┏━━
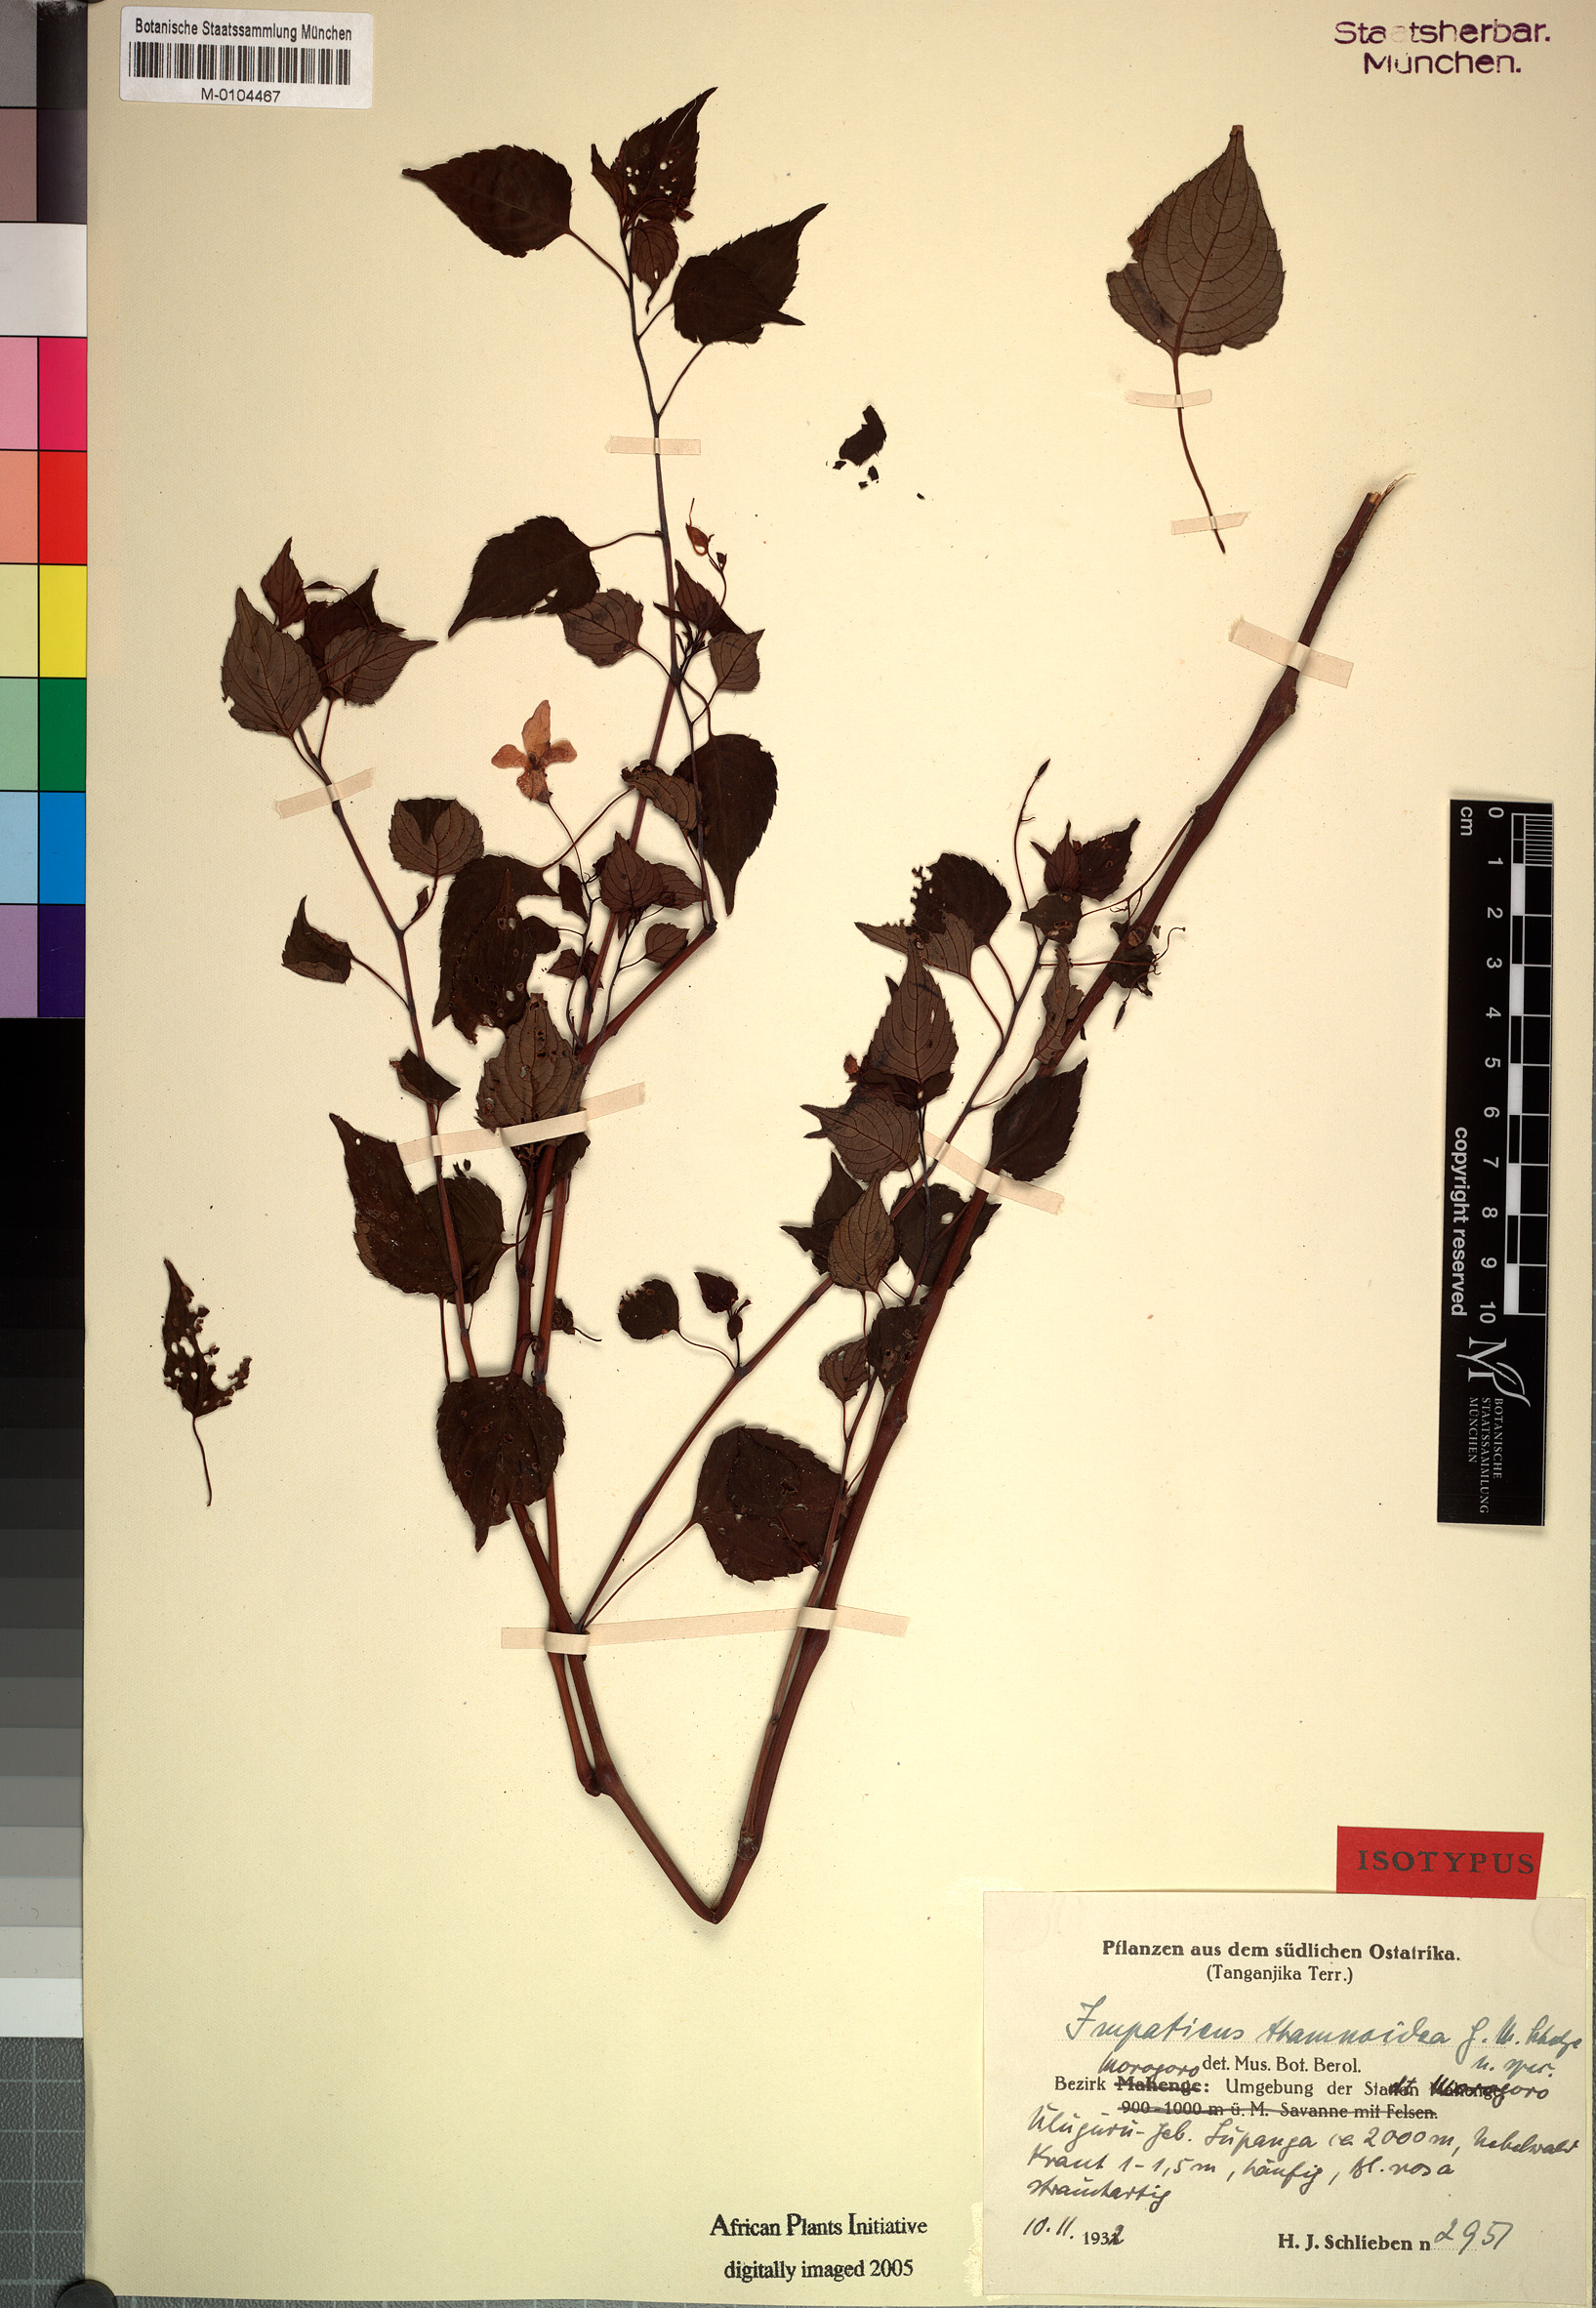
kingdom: Plantae
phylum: Tracheophyta
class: Magnoliopsida
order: Ericales
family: Balsaminaceae
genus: Impatiens
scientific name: Impatiens thamnoidea
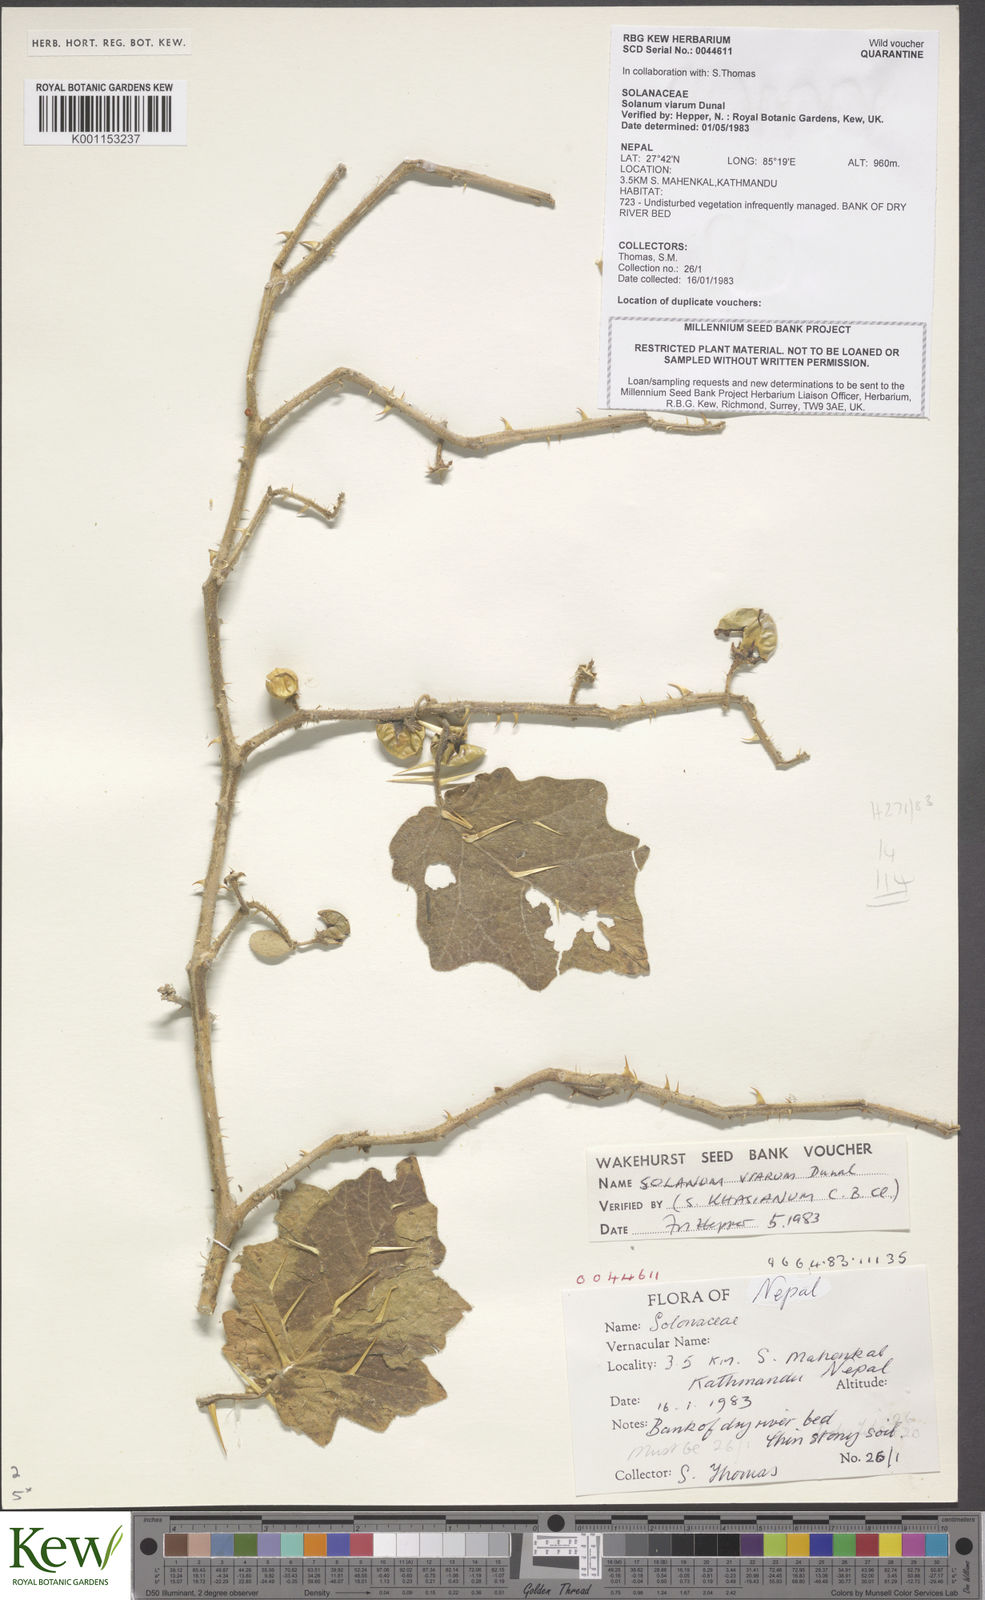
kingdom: Plantae
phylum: Tracheophyta
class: Magnoliopsida
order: Solanales
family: Solanaceae
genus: Solanum
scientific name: Solanum viarum
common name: Tropical soda apple
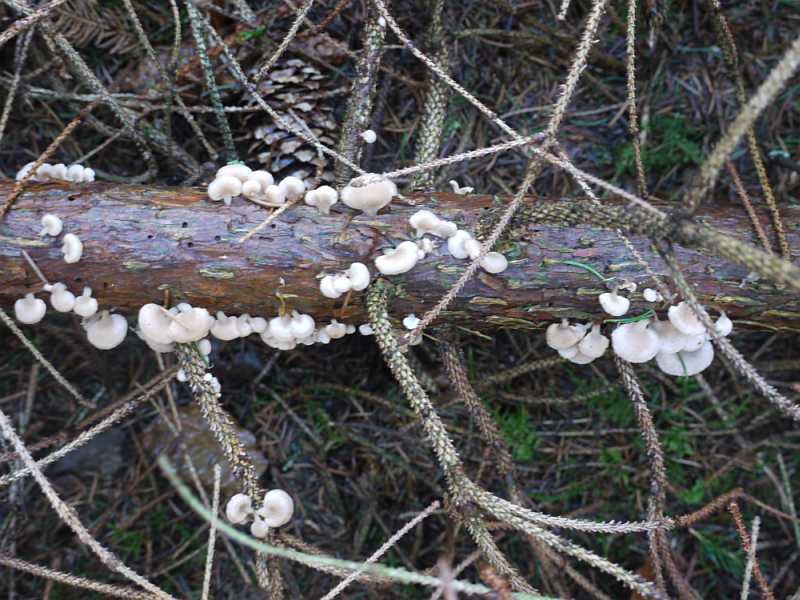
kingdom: Fungi
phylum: Basidiomycota
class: Agaricomycetes
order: Agaricales
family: Mycenaceae
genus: Panellus
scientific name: Panellus mitis
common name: mild epaulethat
┗━━
## TASK OBJECTIVE
Can you revise the material above so that every "scientific name" becomes "binomial name", with nothing else changed? Leave the pictures out of your answer.

## ANSWER TO THIS PROBLEM
kingdom: Plantae
phylum: Tracheophyta
class: Magnoliopsida
order: Ericales
family: Balsaminaceae
genus: Impatiens
binomial name: Impatiens thamnoidea
kingdom: Plantae
phylum: Tracheophyta
class: Magnoliopsida
order: Solanales
family: Solanaceae
genus: Solanum
binomial name: Solanum viarum
common name: Tropical soda apple
kingdom: Fungi
phylum: Basidiomycota
class: Agaricomycetes
order: Agaricales
family: Mycenaceae
genus: Panellus
binomial name: Panellus mitis
common name: mild epaulethat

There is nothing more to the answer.